Arnold Munnich. Credit: O. Roller/Fedephoto

Arnold Munnich has been scientific adviser for medical research and health to French president Nicolas Sarkozy since 2007. A paediatric geneticist at University Paris Descartes, he heads the Jean Frézal Centre of Medical Genetics at the Necker Hospital for Sick Children in Paris, an institute run jointly with INSERM, the national biomedical research agency.

How did you come to be chosen as a presidential adviser?

It was serendipitous. Back in 2000, I wrote a provocative article in the newspaper Le Monde, criticizing the hype around the sequencing of the human genome. As a clinical geneticist on the front line of treating children with genetic diseases, I knew that the genome is ultimately just a long list of nucleotides, and that we still have a long way to go to understand it — that this was not going to change the life of the patient immediately.

Sarkozy, who was at that time mayor of Neuilly-sur-Seine in the western suburbs of Paris, happened to read the article and invited me to a breakfast meeting. He was extremely concerned about the ethical issues and health effects of genetics research, and also its possible negative consequences. I invited him to spend a day with us at the lab and hospital, which he did. Subsequently, we kept in touch and, during his presidential campaign in 2007, he occasionally asked me for advice. After the election he called me and said, "Arnold, do you want to be my adviser for medical research?" I told him, "Are you kidding? You know my life, and how busy I am already.
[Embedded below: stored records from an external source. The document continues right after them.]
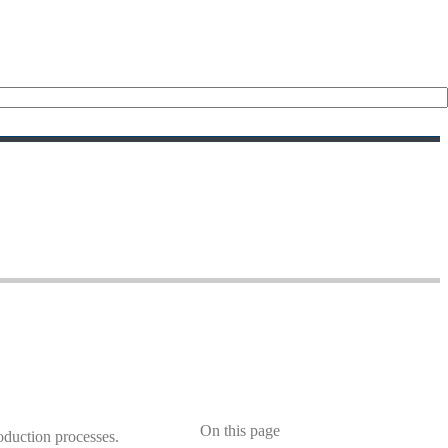
On this page
roduction processes.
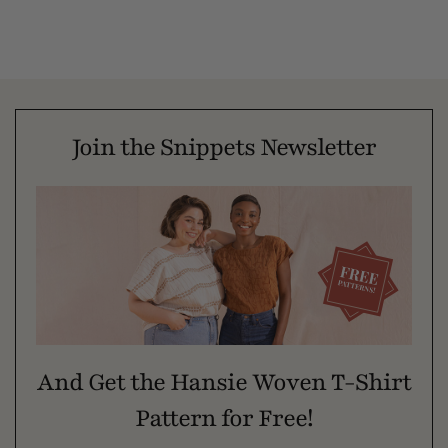
Join the Snippets Newsletter
And Get the Hansie Woven T-Shirt
Pattern for Free!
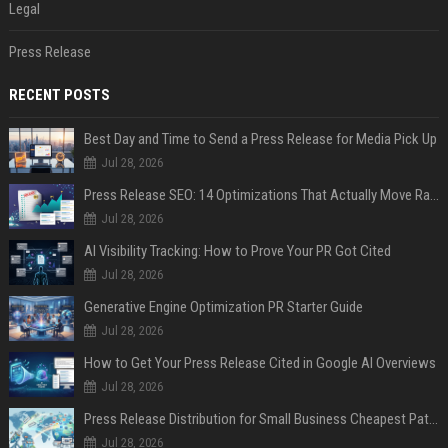
Legal
Press Release
RECENT POSTS
Best Day and Time to Send a Press Release for Media Pick Up
Jul 28, 2026
Press Release SEO: 14 Optimizations That Actually Move Rankings
Jul 28, 2026
AI Visibility Tracking: How to Prove Your PR Got Cited
Jul 28, 2026
Generative Engine Optimization PR Starter Guide
Jul 28, 2026
How to Get Your Press Release Cited in Google AI Overviews
Jul 28, 2026
Press Release Distribution for Small Business Cheapest Path to Real Coverage
Jul 28, 2026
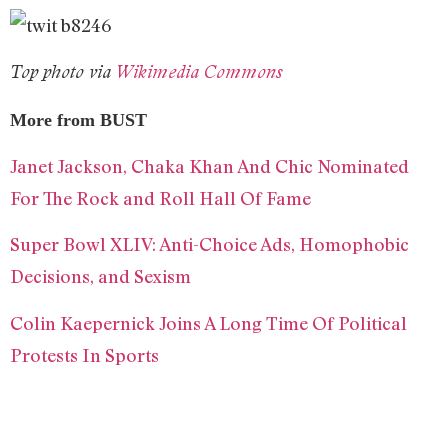
Top photo via
Wikimedia Commons
More from BUST
Janet Jackson, Chaka Khan And Chic Nominated
For The Rock and Roll Hall Of Fame
Super Bowl XLIV: Anti-Choice Ads, Homophobic
Decisions, and Sexism
Colin Kaepernick Joins A Long Time Of Political
Protests In Sports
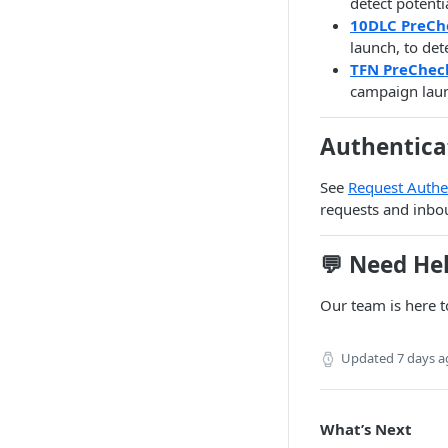
detect potenti
10DLC PreCh
launch, to de
TFN PreChec
campaign laun
Authentica
See
Request Authe
requests and inbo
💬 Need He
Our team is here t
Updated
7 days 
What’s Next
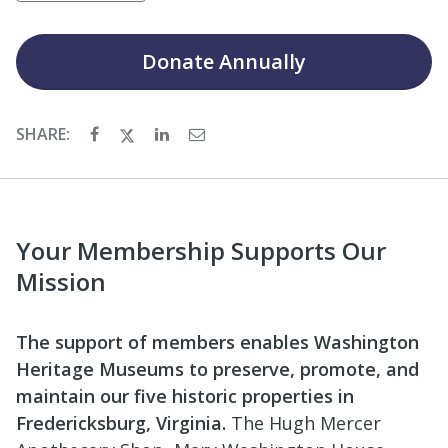
Donate
Annually
SHARE:
Your Membership Supports Our
Mission
The support of members enables Washington
Heritage Museums to preserve, promote, and
maintain our five historic properties in
Fredericksburg, Virginia.
The Hugh Mercer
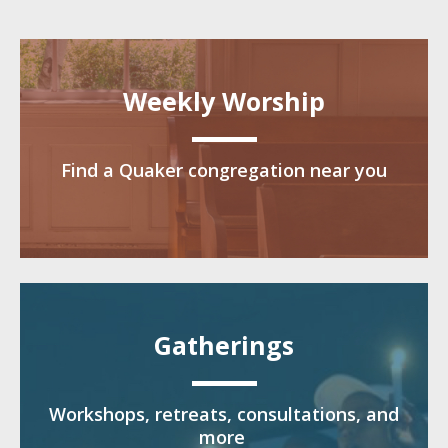
Weekly Worship
Find a Quaker congregation near you
Gatherings
Workshops, retreats, consultations, and
more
I have no political ambitions, and am very happy in my job here." But he insisted that I could do more. So ever since, although I've kept the same hours at the hospital, I now work at the Élysée Palace from seven to nine in the morning and from six to nine in the evening.
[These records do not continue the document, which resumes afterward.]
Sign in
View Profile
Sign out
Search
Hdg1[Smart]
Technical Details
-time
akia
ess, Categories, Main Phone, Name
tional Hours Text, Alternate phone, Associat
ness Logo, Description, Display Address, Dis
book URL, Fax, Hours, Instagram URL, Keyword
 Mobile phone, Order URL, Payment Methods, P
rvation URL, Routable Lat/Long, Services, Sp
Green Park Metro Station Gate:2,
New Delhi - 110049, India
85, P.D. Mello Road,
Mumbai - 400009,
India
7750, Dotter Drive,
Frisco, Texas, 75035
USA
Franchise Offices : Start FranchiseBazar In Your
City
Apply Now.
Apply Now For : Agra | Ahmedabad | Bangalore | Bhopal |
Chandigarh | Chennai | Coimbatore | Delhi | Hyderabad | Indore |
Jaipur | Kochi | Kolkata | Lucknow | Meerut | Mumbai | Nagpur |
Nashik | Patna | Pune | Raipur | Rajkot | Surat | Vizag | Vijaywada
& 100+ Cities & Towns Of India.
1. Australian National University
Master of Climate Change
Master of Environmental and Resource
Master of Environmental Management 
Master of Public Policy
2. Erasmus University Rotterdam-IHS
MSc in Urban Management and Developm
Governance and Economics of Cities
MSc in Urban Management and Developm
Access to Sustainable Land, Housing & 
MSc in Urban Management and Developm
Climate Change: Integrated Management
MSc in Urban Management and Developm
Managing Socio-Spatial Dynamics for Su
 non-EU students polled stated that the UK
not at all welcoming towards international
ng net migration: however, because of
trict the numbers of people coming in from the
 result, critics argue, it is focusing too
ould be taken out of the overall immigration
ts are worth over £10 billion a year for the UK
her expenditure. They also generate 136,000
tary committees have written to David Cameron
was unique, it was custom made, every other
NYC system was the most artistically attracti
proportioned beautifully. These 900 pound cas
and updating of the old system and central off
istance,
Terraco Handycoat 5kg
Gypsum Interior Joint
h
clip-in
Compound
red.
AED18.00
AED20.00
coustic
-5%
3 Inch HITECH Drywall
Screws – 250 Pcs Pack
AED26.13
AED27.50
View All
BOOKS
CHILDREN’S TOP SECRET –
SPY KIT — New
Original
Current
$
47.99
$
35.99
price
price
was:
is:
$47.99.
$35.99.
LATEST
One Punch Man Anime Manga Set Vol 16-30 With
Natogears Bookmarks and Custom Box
What is your main role as adviser?

I mostly focus on reforms of the funding and organization of French biomedical research. France historically had weak universities, and to remedy this the government created large national research agencies before and after the Second World War. These controlled every aspect of research — they designed the programmes, funded them, carried them out and evaluated them.
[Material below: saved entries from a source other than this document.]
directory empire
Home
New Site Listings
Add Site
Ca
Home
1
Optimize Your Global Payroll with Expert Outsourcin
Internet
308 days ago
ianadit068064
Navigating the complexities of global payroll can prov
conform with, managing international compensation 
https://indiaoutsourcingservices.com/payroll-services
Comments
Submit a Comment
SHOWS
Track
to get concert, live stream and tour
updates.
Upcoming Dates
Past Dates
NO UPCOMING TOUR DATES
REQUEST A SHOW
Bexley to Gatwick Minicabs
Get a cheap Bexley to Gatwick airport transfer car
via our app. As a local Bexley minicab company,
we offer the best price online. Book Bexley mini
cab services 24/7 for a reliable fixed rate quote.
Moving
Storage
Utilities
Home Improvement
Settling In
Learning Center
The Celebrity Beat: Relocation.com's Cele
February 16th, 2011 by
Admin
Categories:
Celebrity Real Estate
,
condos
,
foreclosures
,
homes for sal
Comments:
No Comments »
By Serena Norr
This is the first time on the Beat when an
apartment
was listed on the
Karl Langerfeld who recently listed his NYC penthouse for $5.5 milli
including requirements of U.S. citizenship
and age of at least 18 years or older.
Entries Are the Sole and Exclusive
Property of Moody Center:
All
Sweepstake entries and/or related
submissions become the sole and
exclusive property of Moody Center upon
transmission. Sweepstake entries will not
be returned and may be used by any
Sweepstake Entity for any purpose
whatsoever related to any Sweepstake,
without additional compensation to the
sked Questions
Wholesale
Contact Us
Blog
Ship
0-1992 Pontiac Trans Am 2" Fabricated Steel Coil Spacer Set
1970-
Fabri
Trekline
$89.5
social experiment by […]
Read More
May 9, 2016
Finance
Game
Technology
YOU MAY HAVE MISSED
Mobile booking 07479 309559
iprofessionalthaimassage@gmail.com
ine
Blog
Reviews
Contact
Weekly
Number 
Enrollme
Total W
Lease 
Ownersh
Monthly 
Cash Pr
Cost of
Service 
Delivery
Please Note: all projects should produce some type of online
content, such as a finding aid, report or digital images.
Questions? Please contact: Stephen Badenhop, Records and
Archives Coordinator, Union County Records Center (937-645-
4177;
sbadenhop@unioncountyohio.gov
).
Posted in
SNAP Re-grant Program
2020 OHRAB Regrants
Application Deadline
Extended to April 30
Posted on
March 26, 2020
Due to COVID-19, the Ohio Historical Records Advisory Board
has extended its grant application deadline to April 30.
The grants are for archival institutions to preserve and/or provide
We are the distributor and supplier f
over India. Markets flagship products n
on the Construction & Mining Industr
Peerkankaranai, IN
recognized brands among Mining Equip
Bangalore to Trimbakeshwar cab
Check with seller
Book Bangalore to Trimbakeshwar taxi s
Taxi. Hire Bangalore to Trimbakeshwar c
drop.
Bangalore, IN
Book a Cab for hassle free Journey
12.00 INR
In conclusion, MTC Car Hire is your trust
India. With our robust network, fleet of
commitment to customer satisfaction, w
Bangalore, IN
But this centralized monolithic structure, inherited from the past, has its limitations. Sarkozy has decided that the French scientific system will instead pursue the model that has been so successful in other highly developed nations, with powerful research universities at its centre. One of his first actions after being elected in 2007 was to pass a law giving the universities autonomy from centralized state control. They can now manage their own land and buildings, entirely handle their own budgets and have some flexibility to set researchers' salaries as they see fit, instead of being tied to rigid national salary scales — this gives them more openness and freedom to retain, or to attract, the best researchers.

Are the universities ready for this change?

The crucial task is to identify and support the most competitive research universities. Not all teaching universities can also be first-class research universities, so we are encouraging consolidation and mergers.

In 2008, we launched 'Operation Campus', a €5-billion (US$6.2-billion) project to restructure and refurbish a select few universities. And as part of the €35-billion package of the grand emprunt, or 'big loan', announced by the president last December to boost the country's long-term competitiveness (see Nature 462, 838; 2009), €11 billion will go to the universities. There will be competition for the money, with five to ten of the best campuses receiving billion-euro endowments.

Where does this leave the research agencies?

They now pilot national strategy and fund research, much like research councils. But universities have become the main operators, in charge of organizing their own research strategies. That has been accompanied by a marked shift away from the dominance of recurrent research funding, where the agencies funded labs on a rolling basis, to one where individual labs compete nationally for funding on the basis of grant proposals for projects — with the major player here being the National Research Agency, based in Paris, which was created in 2007 and has a budget of €850 million this year. Independent evaluation has also been added outside of the agencies, with the creation in 2007 of the Agency for Evaluation of Research and Higher Education in Paris.

An evaluation of INSERM in 2008 recommended a fusion of life-science research across the agencies. How far has this come?

The panel said that INSERM should be the lead agency for biomedical research, and fold in or absorb much of the life-science research done elsewhere, including that at specialized agencies for AIDS, cancer and other research. In 2009, we created the National Alliance for Life and Health Sciences, an association of eight bodies including INSERM, the National Centre for Scientific Research, the Pasteur Institute and universities that will coordinate research on specific themes across all these agencies. Eventually we would like to see even further consolidation.

What about clinical research, where France is far weaker than the United Kingdom, for example?

The grand emprunt will help here. France has 32 university teaching hospitals, but they are more focused on teaching and care and less on research than their UK or US counterparts. We aim to upgrade five university teaching hospitals to centres of excellence with a focus on research. A long-standing bad habit in France has been to seek to spread funding evenly, but this only reduces effectiveness. So we want to fund just a few centres of excellence, those that are most open to reforming their practices to improve research. Overall, reforms of research are moving fast — faster perhaps than mentalities.